Ranti menjawab, "Ok." Lalu menutupnya.
Ranti menuju pintu apartemen dan melihat siapa yang membunyikan bel, ternyata Cica. Ranti pun membuka pintu.
"Tadi di kantor lihat si ganteng bareng si seksi Mirna. Kayanya dinner batal ya?" Tanpa basa basi Cica mengatakan apa yang ia lihat. "Aduh ca, bete. Ario barusan telepon. Dari sore dia bareng Mirna, masa baru kirim kabar barusan, katanya ada urusan mendadak. Kesal," Ranti meluapkan perasaannya.
"Apalagi tadi pagi Mirna cerita dia pergi bareng Ario meet up klien. Cuma berdua di mobil.

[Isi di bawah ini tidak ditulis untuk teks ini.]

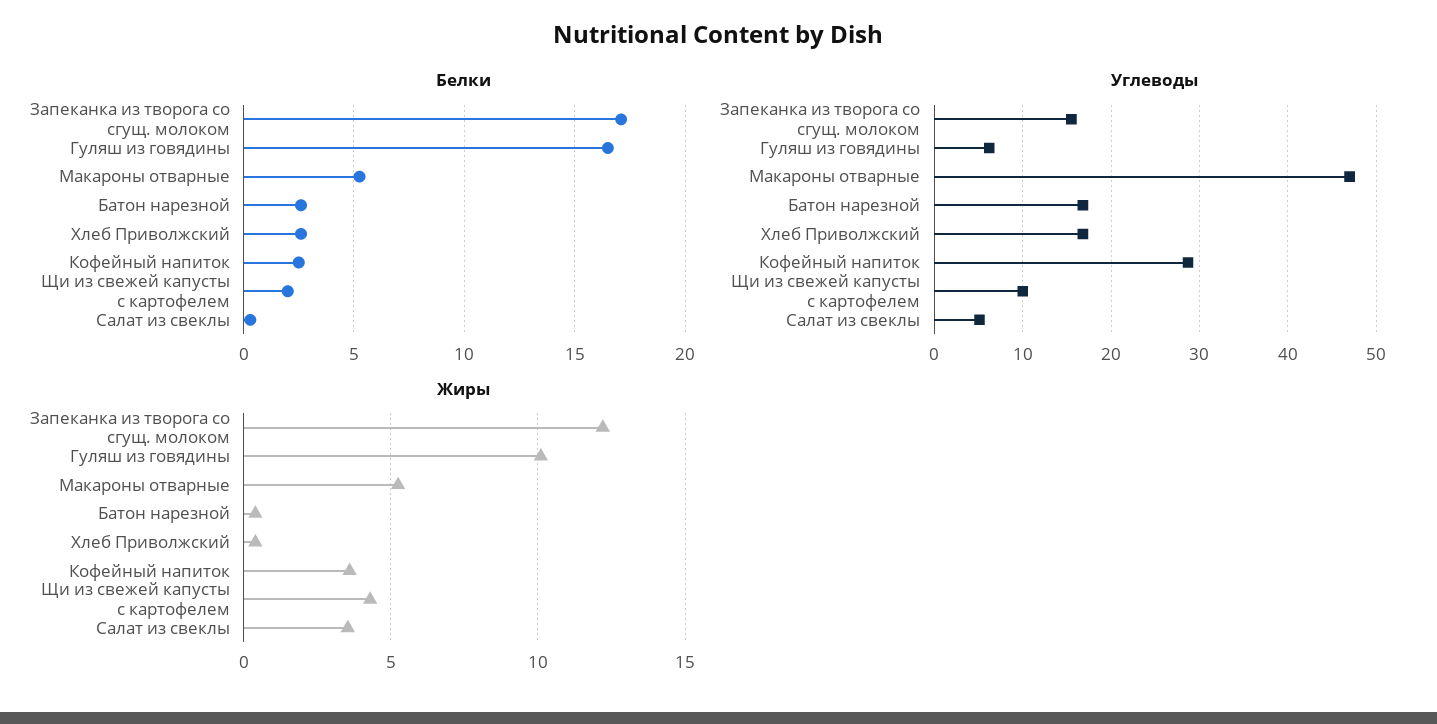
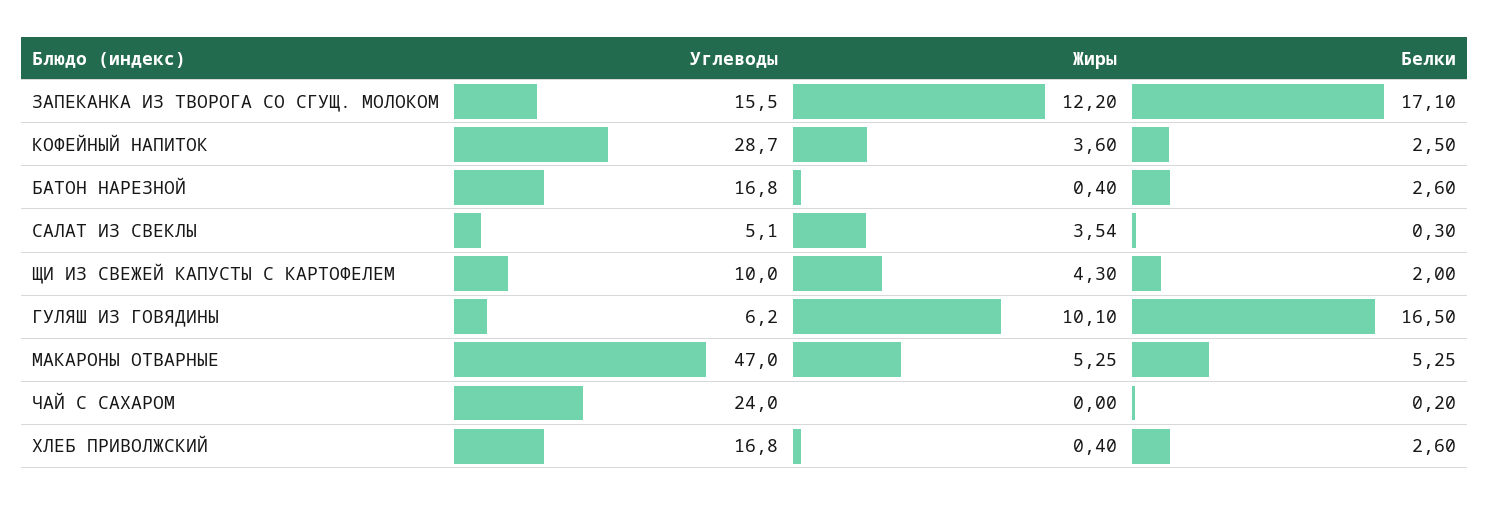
Углеводы, ЧАЙ С САХАРОМ: none -> 24
Жиры, ЧАЙ С САХАРОМ: none -> 0
Белки, ЧАЙ С САХАРОМ: none -> 0.2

Jujur, ini kesal setengah mati. Mungkin aku jealous. Mungkin karena mood swing datang bulan. Aku tidak tahu, tapi aku kesal," Ranti mulai mengeluarkan air mata.

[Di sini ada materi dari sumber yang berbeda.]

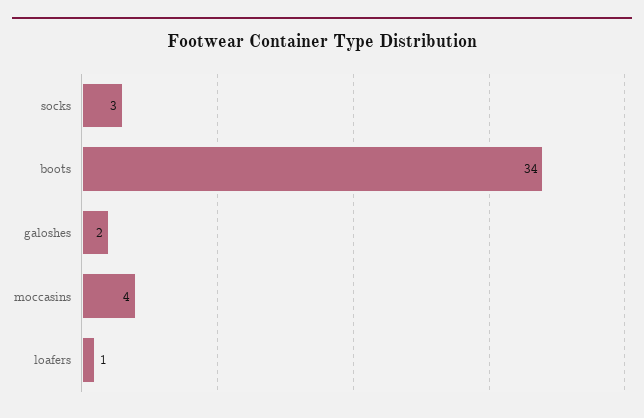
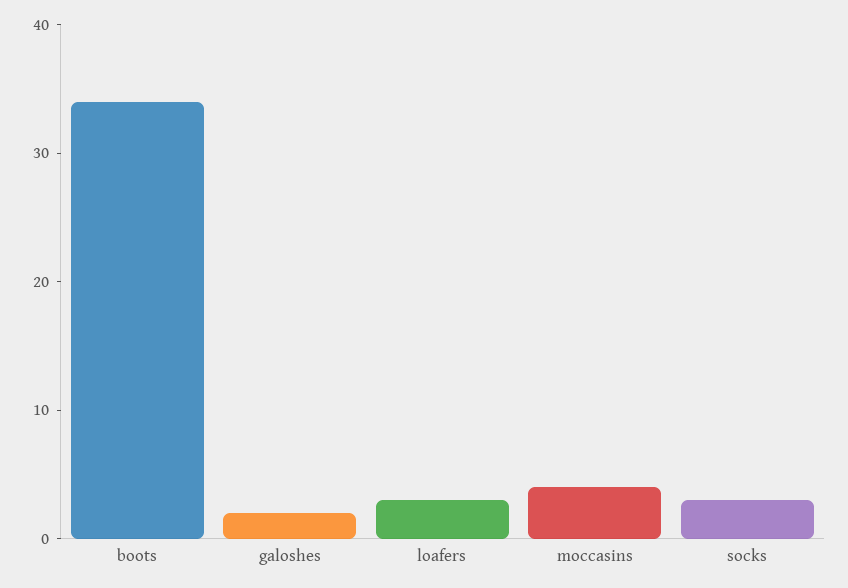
loafers: 1 -> 3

Cica yang paham sahabatnya ini tahu, kalau Ranti marah, pasti ujungnya menangis. Cica membiarkannya mengeluarkan air mata dan emosinya. "Tapi Ario kontak kan?" Tanya Cica. "Iya tapi jam segini coba," Ranti tersedu-sedu. "Kaya tidak serius ngajak Ca."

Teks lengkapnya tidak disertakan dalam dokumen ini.